**What to produce**. Output all of the lines below exactly, and leave out each image.

**Information provided**.

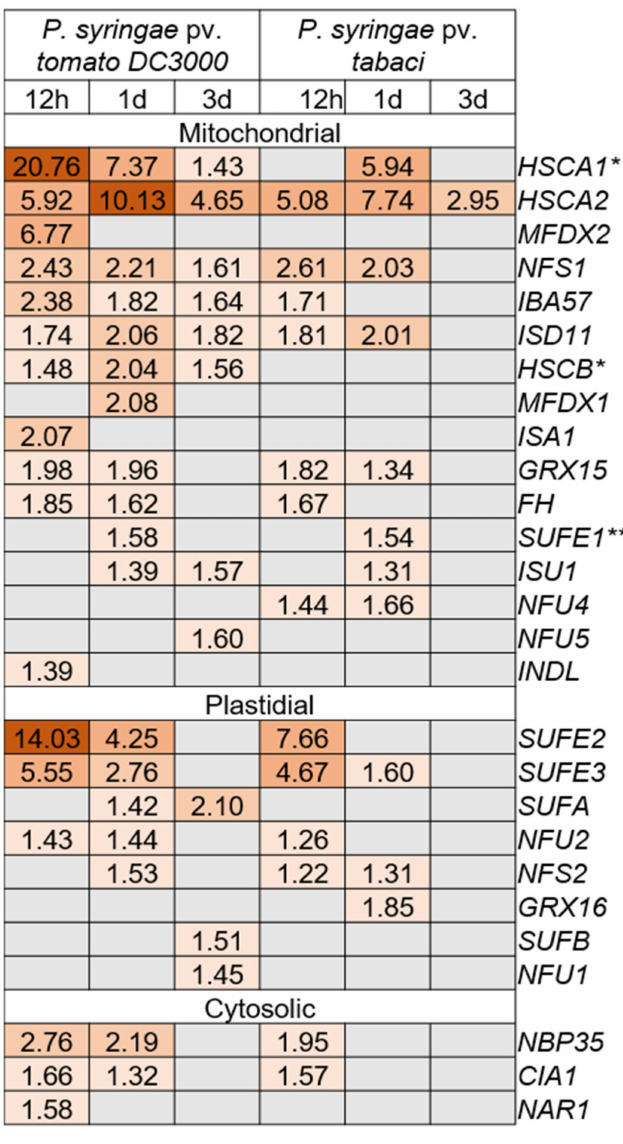
Figure 1. RNA-seq analysis showing upregulation of 27 Fe-S cluster pathway genes in WT plants upon host and nonhost pathogen infection: Heatmap showing differentially expressed genes with their respective fold-change from 27 upregulated Fe-S cluster genes upon host ( P. syringae pv. tomato DC3000) and nonhost ( P. syringae pv. tabaci ) pathogen infection in the WT. Differentially expressed genes at 12 h, 1 day, and 3 days were required to have a False-Discovery Rate (FDR) <0.05 compared to the 0 h time point control. The predicted localization of proteins encoded by these genes are shown as plastids or mitochondria or cytosol. Upregulated genes are color coded from light to dark red according to increasing fold-change values. * Gene that encodes a protein that also localizes in the cytosol. ** Gene that encodes a protein that also localizes in the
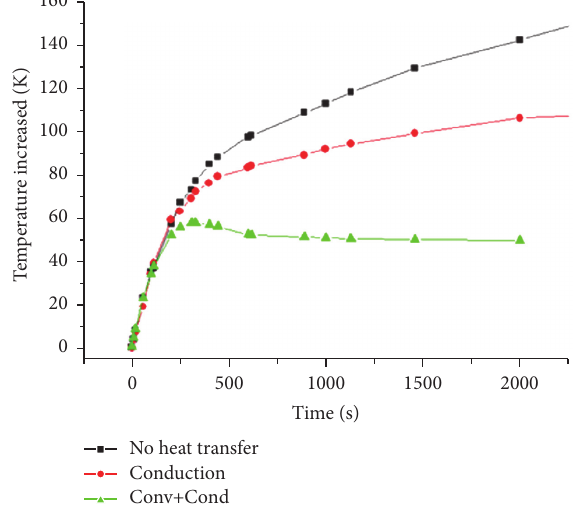
Figure 9: Predicted thermosiphon maximum temperature for different parametric studies for a Trip 1 initiating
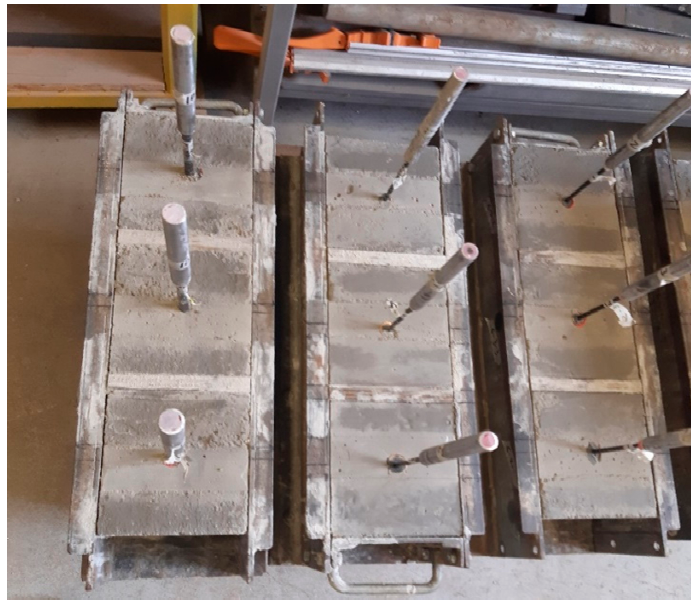
Figure 5 . Pull-out specimens filled with SCGC.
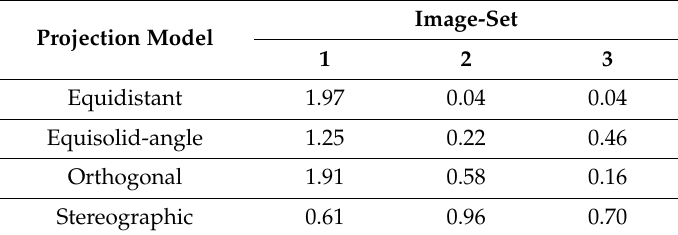
Table 21. Absolute error of focal length (pixel).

**Answer to this task**.
Figure 1. RNA-seq analysis showing upregulation of 27 Fe-S cluster pathway genes in WT plants upon host and nonhost pathogen infection: Heatmap showing differentially expressed genes with their respective fold-change from 27 upregulated Fe-S cluster genes upon host ( P. syringae pv. tomato DC3000) and nonhost ( P. syringae pv. tabaci ) pathogen infection in the WT. Differentially expressed genes at 12 h, 1 day, and 3 days were required to have a False-Discovery Rate (FDR) <0.05 compared to the 0 h time point control. The predicted localization of proteins encoded by these genes are shown as plastids or mitochondria or cytosol. Upregulated genes are color coded from light to dark red according to increasing fold-change values. * Gene that encodes a protein that also localizes in the cytosol. ** Gene that encodes a protein that also localizes in the
Figure 9: Predicted thermosiphon maximum temperature for different parametric studies for a Trip 1 initiating
Figure 5 . Pull-out specimens filled with SCGC.
Table 21. Absolute error of focal length (pixel).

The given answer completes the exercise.